--- Source records ---
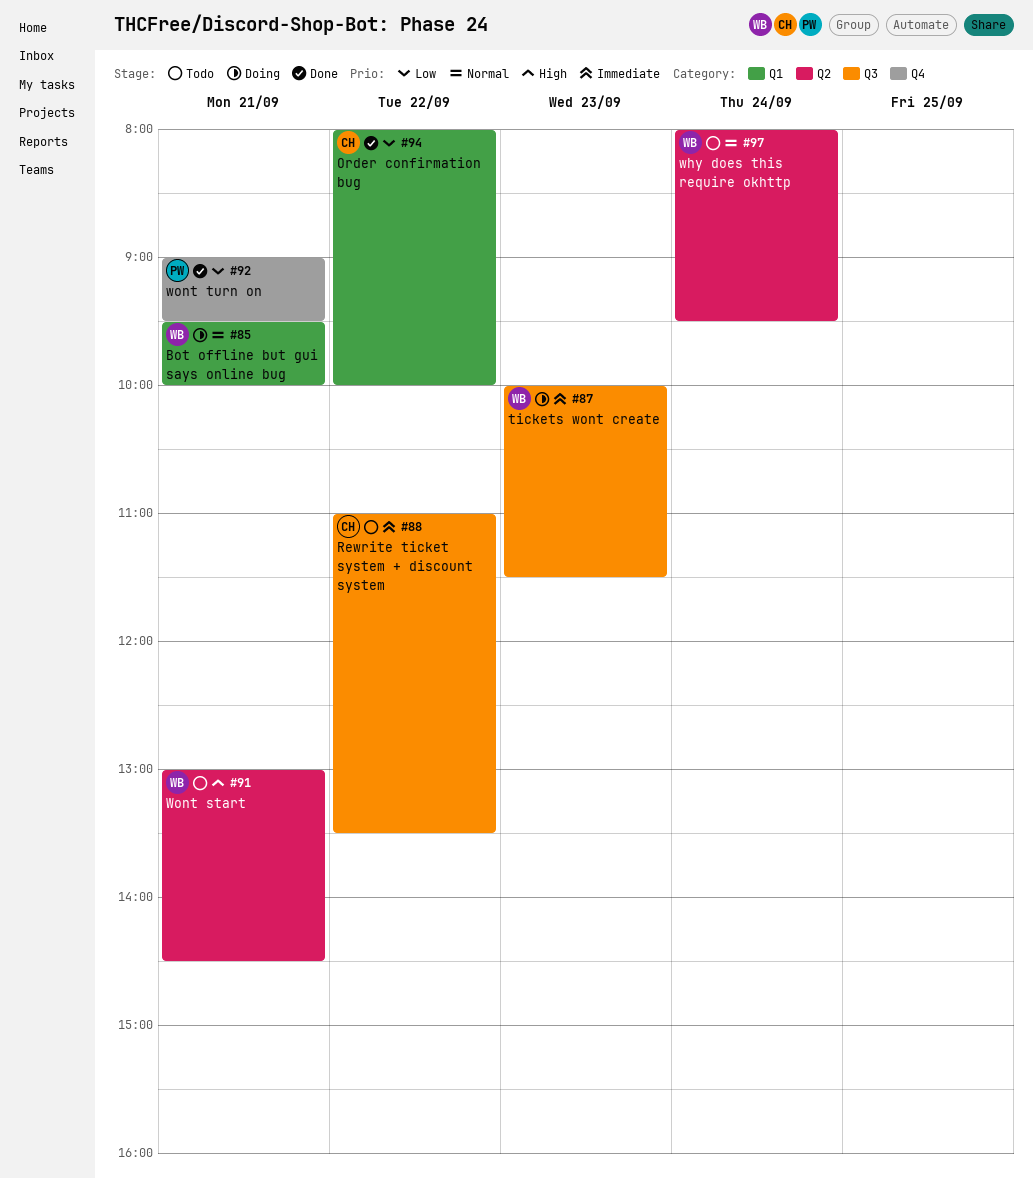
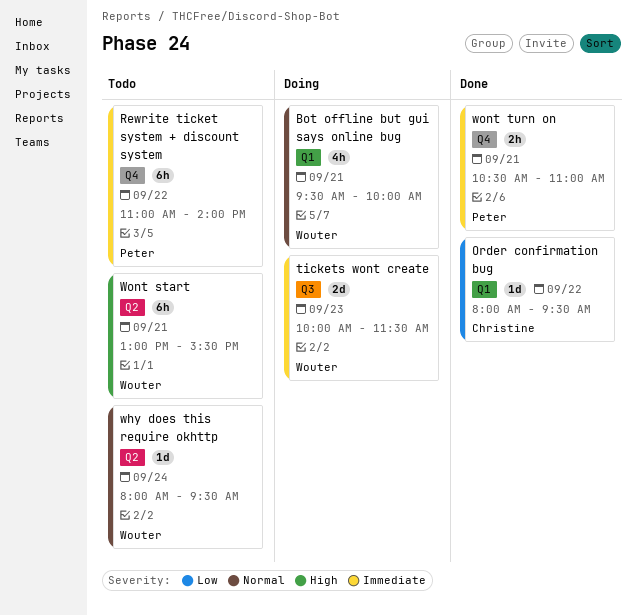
Order confirmation bug, ends: 10:00 -> 09:30
Rewrite ticket system + discount system, owner: Christine -> Peter
Rewrite ticket system + discount system, label: Q3 -> Q4
Rewrite ticket system + discount system, ends: 13:30 -> 14:00
Wont start, ends: 14:30 -> 15:30
wont turn on, priority: Low -> Immediate
wont turn on, begins: 09:00 -> 10:30
wont turn on, ends: 09:30 -> 11:00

--- Task item ---
Could you show every line of the listing that holds the string "turn"?

--- Output of the exercise ---
wont turn on, priority: Low -> Immediate
wont turn on, begins: 09:00 -> 10:30
wont turn on, ends: 09:30 -> 11:00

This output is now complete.